Михиль учтиво склонил голову:

— Благодарю. Значит, ваш отец варит пиво?

Юноша смутился и покраснел.

— Я, конечно, понимаю, в этом занятии нет ничего возвышенного…

— Ну что вы! — перебил собеседника Михиль. — Пивоварня — превосходное и доходное занятие! Я имел в виду совсем другое. Теперь я понимаю, почему вы называете деньги «пустяками».

— Я ненавижу деньги! — горячо воскликнул юноша.

— Надеюсь, это чувство останется без взаимности, — ухмыльнулся Михиль.

— Вы что-то сказали, капитан?

— Нет, мой друг, ничего особенного. Не торопитесь, мы уже пришли.

Перед ними высилась стена, сложенная из крупных грубых камней. Трактир «Золотой гусь» считался одним из лучших кабачков Харлема. Здесь подавали отличное пиво, а к нему фирменное блюдо — лосося под зеленым соусом. Владелец «Золотого гуся» два года назад патрулировал ночной город вместе с отрядом стрелков и в любой момент открывал широкий кредит бывшим сослуживцам. К их чести нужно заметить, что все долги неукоснительно погашались.

Михиль де Валь распахнул дверь, и на улицу вырвался залп громкого смеха, смешанный со звуками музыки. Горожане называли «Золотого гуся» «музыкалкой», потому что по вечерам здесь играл небольшой оркестр. Под аккомпанемент флейты, лютни, скрипки и барабана завсегдатаи трактира могли потанцевать или спеть любимую песню. А то и просто послушать музыку, предварительно заплатив музыкантам за исполнение.

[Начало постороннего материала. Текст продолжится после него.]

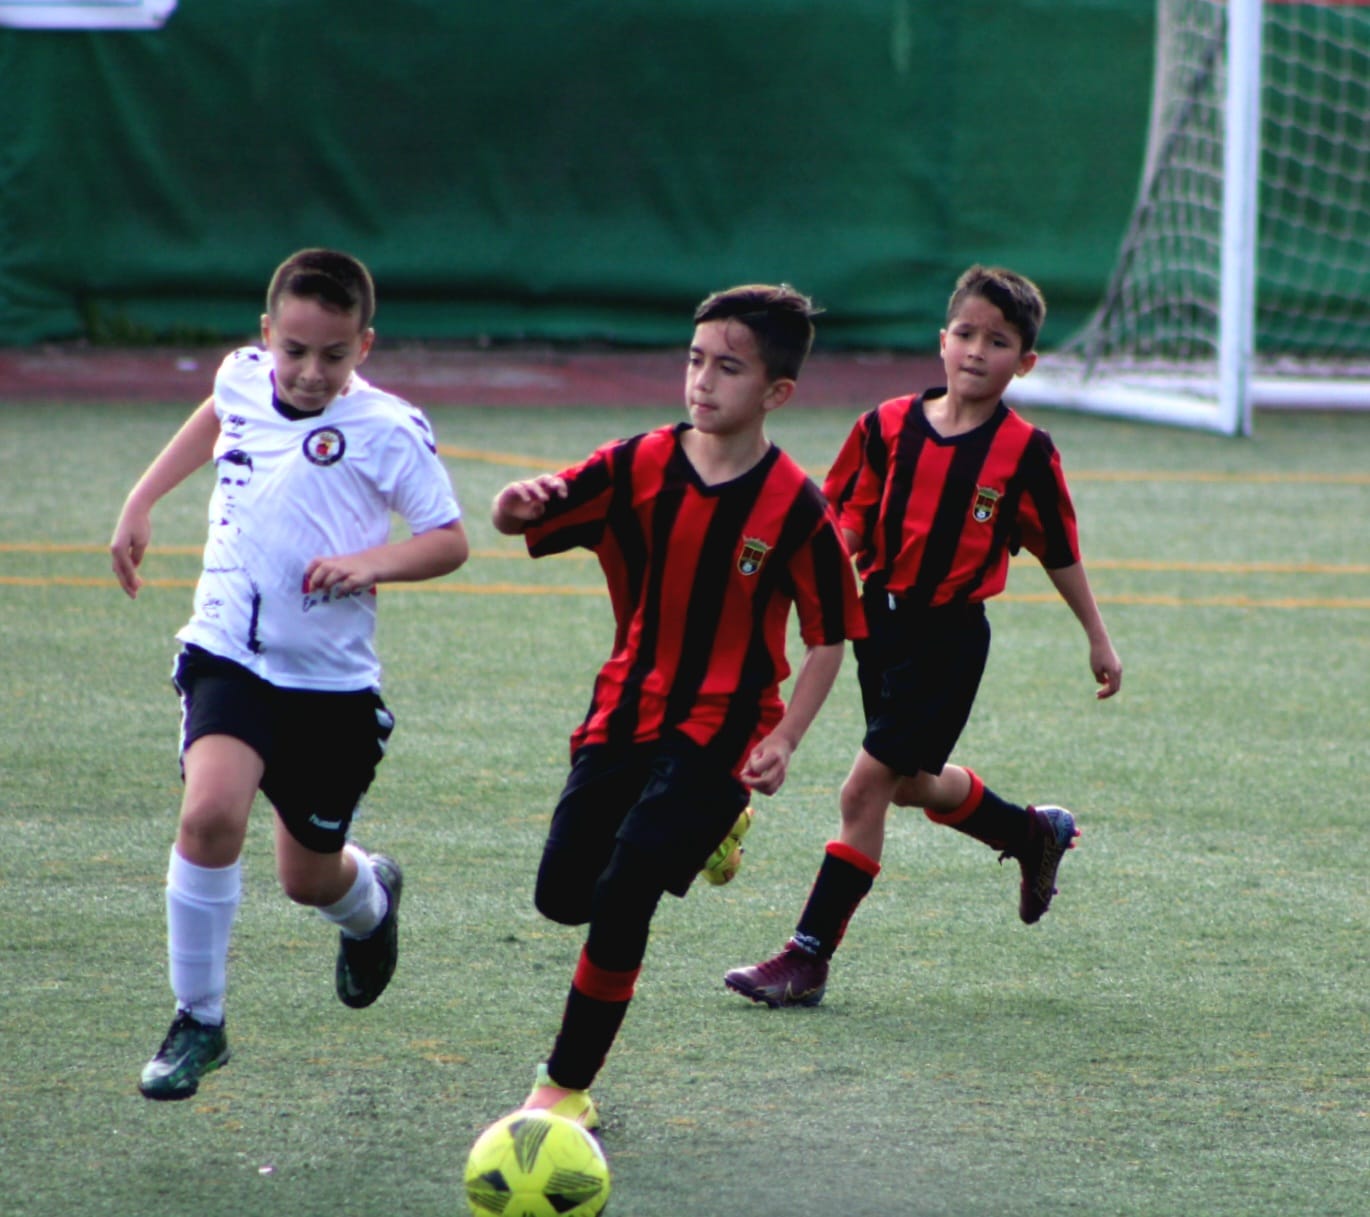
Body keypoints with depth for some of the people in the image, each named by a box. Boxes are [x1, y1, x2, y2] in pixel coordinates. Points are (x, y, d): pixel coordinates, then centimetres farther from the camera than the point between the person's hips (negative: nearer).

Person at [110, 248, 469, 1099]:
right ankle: (198, 1021, -10)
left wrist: (373, 562, -27)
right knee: (211, 813, -25)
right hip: (229, 655, 2)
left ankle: (371, 900, 53)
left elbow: (451, 541, -9)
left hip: (332, 679, -2)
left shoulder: (388, 430, -13)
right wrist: (142, 502, 26)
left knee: (310, 876, 13)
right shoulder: (244, 378, 1)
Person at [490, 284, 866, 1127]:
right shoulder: (639, 467, -4)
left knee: (620, 898, -15)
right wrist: (518, 504, -28)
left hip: (720, 730, -5)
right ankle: (698, 831, 39)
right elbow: (518, 520, -4)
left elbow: (830, 637, -5)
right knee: (563, 895, 9)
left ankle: (567, 1088, 0)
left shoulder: (797, 509, -13)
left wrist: (785, 738, -15)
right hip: (625, 710, 5)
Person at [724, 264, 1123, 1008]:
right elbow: (846, 523, 3)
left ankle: (809, 959, -4)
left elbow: (1059, 552, 2)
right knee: (912, 785, 19)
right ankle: (1036, 835, 46)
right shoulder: (888, 427, -1)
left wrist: (1097, 639, 10)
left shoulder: (1026, 453, -9)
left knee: (866, 788, -9)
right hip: (881, 617, 5)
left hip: (950, 637, -5)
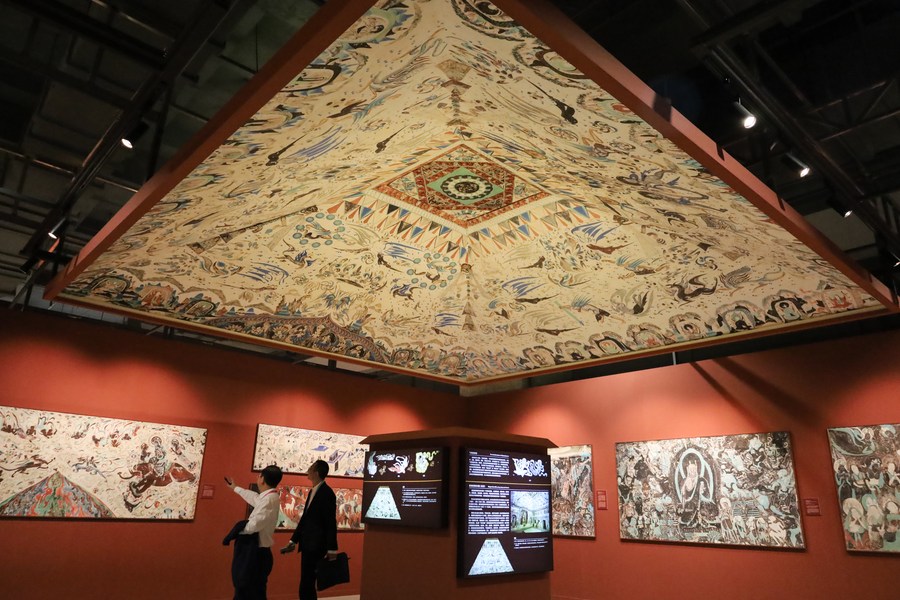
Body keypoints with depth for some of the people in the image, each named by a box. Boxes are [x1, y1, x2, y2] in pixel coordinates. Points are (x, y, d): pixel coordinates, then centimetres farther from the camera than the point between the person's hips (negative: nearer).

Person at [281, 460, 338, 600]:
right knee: (307, 585, 15)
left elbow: (331, 522, -16)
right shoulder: (313, 491, 12)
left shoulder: (327, 493, -15)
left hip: (316, 545, -9)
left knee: (306, 586, -5)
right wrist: (294, 541, 15)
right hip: (308, 543, 9)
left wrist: (332, 549, -16)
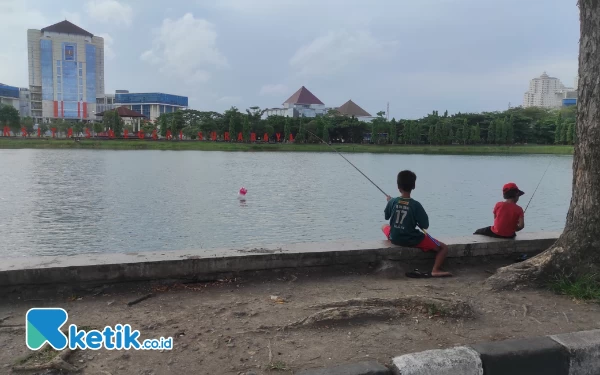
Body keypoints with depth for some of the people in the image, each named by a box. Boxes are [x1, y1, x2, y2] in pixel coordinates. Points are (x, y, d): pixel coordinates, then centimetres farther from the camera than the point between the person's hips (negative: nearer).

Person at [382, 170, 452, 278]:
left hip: (394, 238, 3)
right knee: (444, 248, 7)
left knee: (384, 226, 36)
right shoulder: (416, 205, -17)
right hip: (413, 240, -3)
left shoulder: (392, 201, -8)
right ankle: (435, 271, -17)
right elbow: (425, 226, -13)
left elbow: (386, 217, 11)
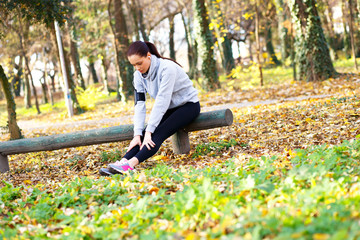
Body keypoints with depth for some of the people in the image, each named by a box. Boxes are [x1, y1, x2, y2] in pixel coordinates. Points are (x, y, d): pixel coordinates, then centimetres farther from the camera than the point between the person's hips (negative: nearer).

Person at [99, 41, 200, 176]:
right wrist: (137, 134, -21)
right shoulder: (139, 75, -6)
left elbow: (161, 101, -32)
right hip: (168, 109, 7)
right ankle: (123, 161, -34)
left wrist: (149, 131, -34)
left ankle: (131, 164, -46)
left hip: (189, 105, -7)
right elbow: (139, 104, -10)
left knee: (157, 134, -29)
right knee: (144, 135, -18)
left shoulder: (167, 68, -27)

Публика в трактире собиралась разношерстная. Днем его посещали уважаемые граждане Харлема, чтобы пропустить по кружечке пива и потолковать о делах, а ночью приходили завсегдатаи попроще: моряки, перекупщики, крестьяне, торговцы средней руки. Веселье иной раз принимало буйный характер, но трактирщику Курту довольно было разок ударить кулаком по столу, чтобы мгновенно успокоить гуляк. Кулак у Курта был толщиной с небольшой пивной бочонок, а ростом бывший стрелок выделялся даже среди самых рослых солдат. К тому же все хорошо знали, что трактир частенько посещают сослуживцы Курта. Портить отношения со стрелками не желали самые отчаянные повесы.

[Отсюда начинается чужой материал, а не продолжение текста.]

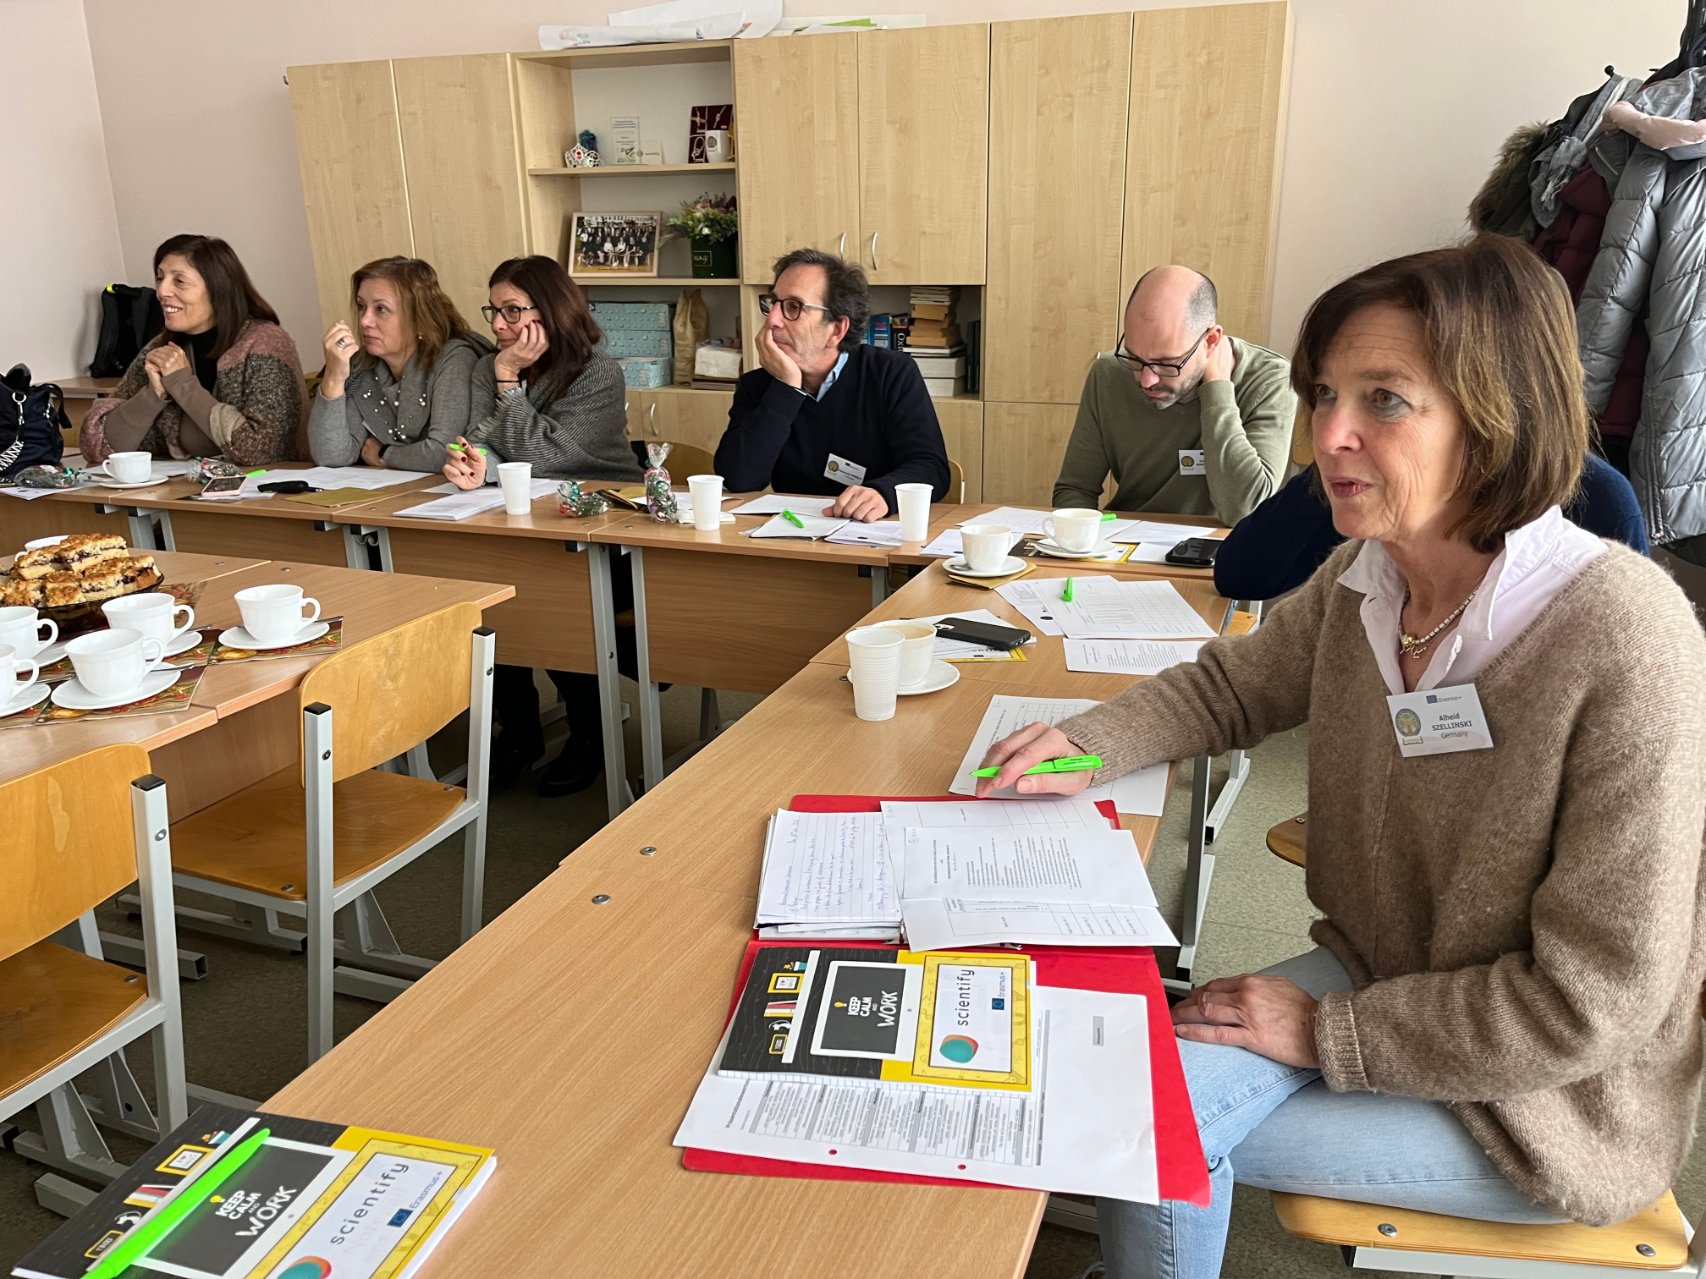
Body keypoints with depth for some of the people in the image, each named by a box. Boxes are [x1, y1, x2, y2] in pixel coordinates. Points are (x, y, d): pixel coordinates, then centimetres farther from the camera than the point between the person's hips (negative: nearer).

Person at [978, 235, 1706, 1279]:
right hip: (1376, 976, 5)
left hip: (1551, 1096, -5)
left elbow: (1593, 1002, -24)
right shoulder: (1365, 578, -10)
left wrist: (1325, 1033, -18)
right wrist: (1089, 746, -9)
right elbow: (1231, 685, 9)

Михиль учтиво пропустил Яна Стена вперед. Юноша вошел в большой зал с низким сводчатым потолком и с любопытством огляделся вокруг. Здесь было на что посмотреть.

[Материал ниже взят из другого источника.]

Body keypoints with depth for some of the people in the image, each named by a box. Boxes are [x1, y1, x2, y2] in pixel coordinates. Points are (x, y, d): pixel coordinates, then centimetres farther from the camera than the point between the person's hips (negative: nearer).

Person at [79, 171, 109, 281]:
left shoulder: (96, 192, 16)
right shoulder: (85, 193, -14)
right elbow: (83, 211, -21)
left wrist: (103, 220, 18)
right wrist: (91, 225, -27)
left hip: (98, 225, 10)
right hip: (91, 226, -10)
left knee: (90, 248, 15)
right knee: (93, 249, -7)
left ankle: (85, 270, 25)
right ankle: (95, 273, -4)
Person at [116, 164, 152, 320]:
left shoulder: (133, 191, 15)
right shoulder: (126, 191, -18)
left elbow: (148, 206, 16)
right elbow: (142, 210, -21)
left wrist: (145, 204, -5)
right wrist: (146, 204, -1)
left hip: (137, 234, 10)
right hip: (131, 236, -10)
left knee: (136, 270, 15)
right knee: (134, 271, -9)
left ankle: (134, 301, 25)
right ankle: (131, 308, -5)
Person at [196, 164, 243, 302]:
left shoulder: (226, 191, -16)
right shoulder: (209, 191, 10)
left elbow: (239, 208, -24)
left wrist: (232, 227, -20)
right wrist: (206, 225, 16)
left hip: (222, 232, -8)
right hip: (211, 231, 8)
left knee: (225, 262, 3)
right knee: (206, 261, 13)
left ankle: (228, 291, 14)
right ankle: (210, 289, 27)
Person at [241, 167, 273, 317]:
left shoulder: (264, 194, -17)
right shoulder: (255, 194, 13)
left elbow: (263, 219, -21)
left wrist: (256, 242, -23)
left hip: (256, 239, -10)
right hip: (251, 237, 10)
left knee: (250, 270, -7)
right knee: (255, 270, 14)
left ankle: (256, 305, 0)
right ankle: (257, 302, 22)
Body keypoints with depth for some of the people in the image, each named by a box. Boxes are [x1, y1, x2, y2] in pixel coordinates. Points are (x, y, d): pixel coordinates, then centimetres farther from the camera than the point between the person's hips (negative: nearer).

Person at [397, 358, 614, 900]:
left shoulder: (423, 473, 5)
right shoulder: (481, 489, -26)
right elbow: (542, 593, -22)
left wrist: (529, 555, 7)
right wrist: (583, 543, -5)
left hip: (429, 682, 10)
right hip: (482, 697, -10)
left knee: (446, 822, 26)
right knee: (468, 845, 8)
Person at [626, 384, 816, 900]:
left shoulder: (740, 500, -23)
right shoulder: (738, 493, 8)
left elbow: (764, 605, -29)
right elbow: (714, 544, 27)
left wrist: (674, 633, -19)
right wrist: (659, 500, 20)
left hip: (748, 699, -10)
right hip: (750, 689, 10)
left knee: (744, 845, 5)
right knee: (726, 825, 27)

«Золотой гусь» мог вместить одновременно сотню человек. Стены зала были выложены сверкающей фаянсовой плиткой с изображениями птиц и животных. С толстых деревянных балок под потолком свисали длинные металлические цепи. На их концах крепились небольшие забавные безделушки: игрушечные кораблики, деревянные куклы, фарфоровые китайские болванчики, африканские уродцы, сделанные из странного черного камня… Моряки взяли за правило привозить из разных стран сувениры для Большого Курта, как называли хозяина трактира. Курт аккуратно подвешивал подаренные безделушки на цепочки и охотно рассказывал новым гостям, кто и откуда их привез.

Веселье не стихало здесь ни днем, ни ночью. Возле небольшого помоста, на котором сидели музыканты, лежали сборники песен. Был здесь песенник для моряков «Колесница Нептуна», песенник для крестьян «Веселый поющий селянин», сборник песен торговых людей «Новый амстердамский Гермес». Одним словом, репертуар на все вкусы.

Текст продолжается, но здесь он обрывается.